With reverse mode AD, this is much less likely to be an issue because the AD system isn't necessarily storing and working on hidden extensions to the values, it's running a function forwards and then running a separate function backwards having remembered some values from the forward pass. If the remembered values are correct and never modified, then generating a higher order derivative is just as safe as the first. But that last little detail is thus what I think is most akin to perturbation confusion in reverse mode: reverse mode has the assumption that the objects captured in the forward pass will not be changed (or will be at least be back in the correct state) when it is trying to reverse. The easy way to break this assumption doesn't even require second derivatives. The easiest way to break it is mutation: if you walk forward by doing Ax, then the reverse pass wants to do A'v so it just keeps the pointer to A, but if A gets mutated in the meantime then using that pointer is incorrect. This is the reason why most AD systems simply disallow mutation except in very special unoptimized cases (PyTorch, Jax, Zygote, ...).

Enzyme.jl is an exception because it takes a global analysis of the program it's differentiating (with proper escape analysis etc. passes at the LLVM level) in order to know that any mutation going forward will be reversed during the reverse path, so by the time it gets back to A'*v it knows A will be the same. Higher level ADs could go cowboy YOLO style and just assume the reversed matrix is correct (and it might be a lot of the time), though that causes some pretty major concerns for correctness. The other option is to simply make a full copy of A every time you mutate an element, so have fun if you loop through your weight matrix. The Diffractor.jl near future approach is more like Haskell GHC where it just wants you to give it the non-mutating code so it can try and generate the mutating code when that would be more efficient (https://github.com/JuliaLang/julia/pull/42465).

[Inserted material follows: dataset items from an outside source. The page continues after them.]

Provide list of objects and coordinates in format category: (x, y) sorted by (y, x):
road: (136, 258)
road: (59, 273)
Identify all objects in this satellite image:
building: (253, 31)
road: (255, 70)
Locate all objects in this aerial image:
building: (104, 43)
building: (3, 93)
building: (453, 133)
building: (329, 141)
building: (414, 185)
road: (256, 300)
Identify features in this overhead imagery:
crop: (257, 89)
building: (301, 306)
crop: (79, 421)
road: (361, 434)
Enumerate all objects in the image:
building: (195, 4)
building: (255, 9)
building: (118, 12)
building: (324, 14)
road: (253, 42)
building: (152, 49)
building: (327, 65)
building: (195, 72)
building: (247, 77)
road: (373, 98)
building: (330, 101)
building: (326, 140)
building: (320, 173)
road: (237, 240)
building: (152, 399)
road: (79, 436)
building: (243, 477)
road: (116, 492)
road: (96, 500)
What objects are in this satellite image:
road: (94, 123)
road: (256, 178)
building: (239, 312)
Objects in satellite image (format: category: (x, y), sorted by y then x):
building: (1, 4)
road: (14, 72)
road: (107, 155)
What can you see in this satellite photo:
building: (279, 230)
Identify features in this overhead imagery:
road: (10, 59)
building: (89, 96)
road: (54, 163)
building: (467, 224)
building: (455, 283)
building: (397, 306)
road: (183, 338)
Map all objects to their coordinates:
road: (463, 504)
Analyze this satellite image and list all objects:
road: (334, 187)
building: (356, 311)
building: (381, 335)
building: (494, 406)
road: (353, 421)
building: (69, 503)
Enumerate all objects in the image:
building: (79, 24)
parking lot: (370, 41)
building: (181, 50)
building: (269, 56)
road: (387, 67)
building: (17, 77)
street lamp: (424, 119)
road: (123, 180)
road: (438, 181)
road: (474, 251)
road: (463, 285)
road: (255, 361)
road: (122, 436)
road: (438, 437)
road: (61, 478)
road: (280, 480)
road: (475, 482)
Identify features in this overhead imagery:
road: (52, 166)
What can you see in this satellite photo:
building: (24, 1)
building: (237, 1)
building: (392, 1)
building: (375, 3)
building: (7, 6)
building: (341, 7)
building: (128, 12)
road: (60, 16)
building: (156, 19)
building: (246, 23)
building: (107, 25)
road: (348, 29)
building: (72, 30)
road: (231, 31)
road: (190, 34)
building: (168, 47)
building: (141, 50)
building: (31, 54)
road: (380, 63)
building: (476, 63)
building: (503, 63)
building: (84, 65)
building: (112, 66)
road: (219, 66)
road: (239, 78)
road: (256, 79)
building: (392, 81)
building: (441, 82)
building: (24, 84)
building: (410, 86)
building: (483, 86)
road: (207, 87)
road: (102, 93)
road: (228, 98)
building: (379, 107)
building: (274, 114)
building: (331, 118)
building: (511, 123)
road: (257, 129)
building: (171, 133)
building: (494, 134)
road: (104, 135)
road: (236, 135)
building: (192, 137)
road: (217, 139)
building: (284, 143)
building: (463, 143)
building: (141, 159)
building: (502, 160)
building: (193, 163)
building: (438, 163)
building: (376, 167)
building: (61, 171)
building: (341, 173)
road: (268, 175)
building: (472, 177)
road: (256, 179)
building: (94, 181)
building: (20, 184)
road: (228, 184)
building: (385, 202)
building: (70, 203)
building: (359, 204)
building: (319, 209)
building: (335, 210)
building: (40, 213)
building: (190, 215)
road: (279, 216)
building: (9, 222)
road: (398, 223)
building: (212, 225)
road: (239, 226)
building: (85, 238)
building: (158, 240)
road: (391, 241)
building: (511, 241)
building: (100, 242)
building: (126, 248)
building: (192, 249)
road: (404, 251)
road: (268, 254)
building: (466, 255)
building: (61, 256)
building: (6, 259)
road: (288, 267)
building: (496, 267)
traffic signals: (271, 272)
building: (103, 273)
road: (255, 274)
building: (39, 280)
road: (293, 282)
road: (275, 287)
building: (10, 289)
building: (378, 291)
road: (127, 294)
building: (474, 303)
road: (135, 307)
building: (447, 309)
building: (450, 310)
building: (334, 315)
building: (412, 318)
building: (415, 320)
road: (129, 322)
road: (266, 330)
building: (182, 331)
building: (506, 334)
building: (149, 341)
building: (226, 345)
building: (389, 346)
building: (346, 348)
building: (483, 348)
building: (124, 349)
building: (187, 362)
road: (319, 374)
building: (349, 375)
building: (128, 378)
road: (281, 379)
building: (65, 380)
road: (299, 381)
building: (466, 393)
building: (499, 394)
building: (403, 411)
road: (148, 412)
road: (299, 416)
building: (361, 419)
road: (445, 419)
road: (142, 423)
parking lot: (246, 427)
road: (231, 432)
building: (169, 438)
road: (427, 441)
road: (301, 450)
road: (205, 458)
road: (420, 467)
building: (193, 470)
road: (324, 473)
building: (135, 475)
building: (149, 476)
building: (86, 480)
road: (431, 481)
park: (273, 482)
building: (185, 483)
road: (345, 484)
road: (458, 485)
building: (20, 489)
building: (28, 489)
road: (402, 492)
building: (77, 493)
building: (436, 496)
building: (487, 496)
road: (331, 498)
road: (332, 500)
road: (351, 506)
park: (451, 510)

So with forward-mode AD there was an entire literature around schemes of provable safety to perturbation confusion, and I'm surprised we haven't already started seeing papers about provable safety with respect to mutation in higher-level reverse-mode AD. I would suspect that the only reason why it hasn't started is that the people who write type-theoretic proofs tend to be the functional programming pure function folks that tell people to never mutate anyways, so the literature might instead go the direction of escape analysis proofs to optimize immutable array code to (and beyond) the performance of mutation code on commonly mutating applications. Either way it's getting there with the same purpose in mind.